Sen. Jeff Kruse, who represents Curry County and parts of Coos, Douglas and Josephine counties in the southwest corner of the state, agrees that elected officials see public safety as their first priority.

That has led to discussions in Douglas County about turning over public health either to the state or the local coordinated care organization. The Lund Report covered the story last month.

In Josephine County, Diane Hoover, the public health director, is close to ironing out a unique partnership with the local coordinated care organization, AllCare, for it to provide one nurse practitioner and a handful of nurses at the public health department in Grants Pass, for preventative services like family planning, immunizations, and testing and treatment for sexually transmitted diseases.

Hoover is currently getting by with a staff of one nursing supervisor, one home visiting nurse, and one contract nurse performing immunizations to serve a county of 85,000 people.

“Now, we are really struggling with providing care the way we want to provide it,” she said. Her department can only afford to stay open four days a week.

The partnership “is going to open up our capacity for the underserved in Josephine County in a huge way,” Hoover said. “Previously, I had a nurse practitioner one day a week; now we’ll serve them four days a week. All those new people with OHP having trouble accessing services will have a new place to go.”

The new staff will not act any differently under the partnership. Patients will check in at the front counter with a county employee, like they always do, before seeing a provider, who will be paid by AllCare but work under the directives of the Josephine County medical director.

“My contract with OHA keeps me in charge of quality. I can’t delegate quality,” Hoover said.

As for Douglas County, officially it is scheduled to relinquish its public health authority and stop operating most public health programs on July 1, according to the Oregon Health Authority's public health division, which has developed a plan to protect the health of county residents. On its web site the agency states, “This issue is unprecedented, so the public health department (PHD) will be completely transparent as we navigate how public health services will be provided in Douglas County.”

For now, Kruse said, the county is still in charge. “They’re looking at whether it’s a straight transfer to the CCO, or if they should hand it back to the state,” he said, adding that two years ago the county asked the Oregon Health Authority for guidance, but never received a reply.

“We asked, ‘If we can’t afford to do this anymore, how’s it going to work?’ And what we’ve received from the state is nothing. We don’t want to just walk away, we want to have a game plan for a transition. What’s the best way to go about it? And the response has been, ‘We’ll get back to you.’ I’m very dissatisfied with the performance of the Health Authority.”

If coordinated care organizations do begin to fulfill public health services, they will likely need to expand their panels of providers, Kruse said. “Most panel of providers don’t necessarily include all disciplines. Those are the sort of things we should be looking at.”

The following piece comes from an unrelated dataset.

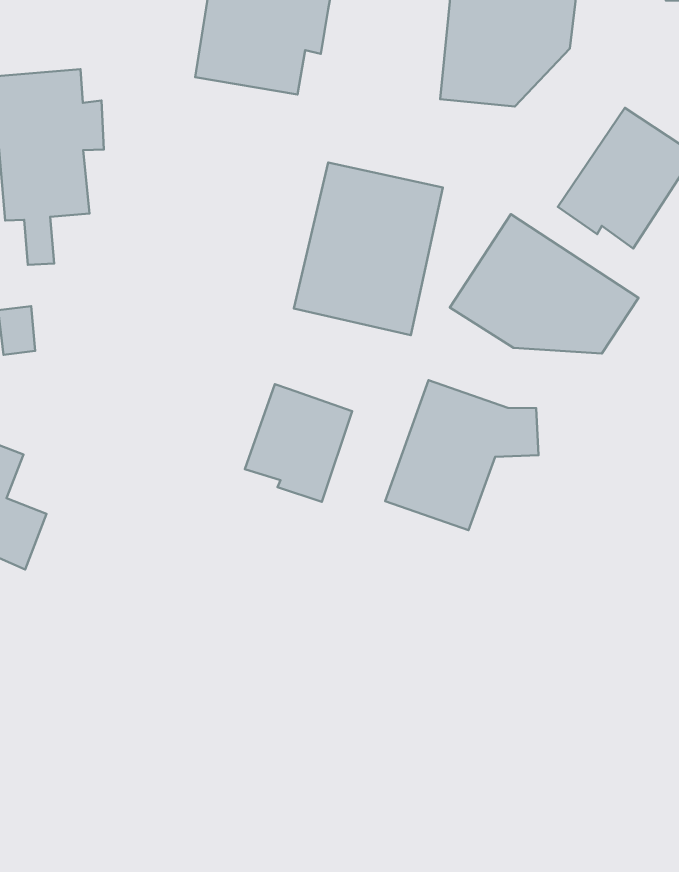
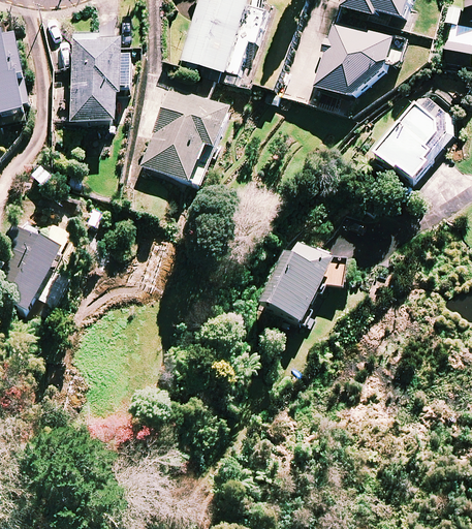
building: [294,162,443,335] -> [137,87,227,187]
building: [450,214,639,354] -> none
building: [245,384,352,502] -> none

And, Greenlick points out, there are certain duties that no coordinated care organization can cover for local governments.

“If Curry County gives up public health, there won’t be restaurant inspections, there won’t be clean water,” Greenlick said. “There will probably be epidemic tracking because that’s something the state could do relatively easily. Right now, the only way is to find a more efficient way to deliver these services.”

Cooperation among counties is one possibility, But even that isn’t always easy. Wasco County is considering pulling out of the North Central Public Health district that it formed with Sherman and Gilliam counties. At a public meeting last November, county commissioner Steve Kramer cited rising costs as the reason for the switch. Wasco County has yet to request assistance from the state’s public health division, a spokesman for the Oregon Health Authority said.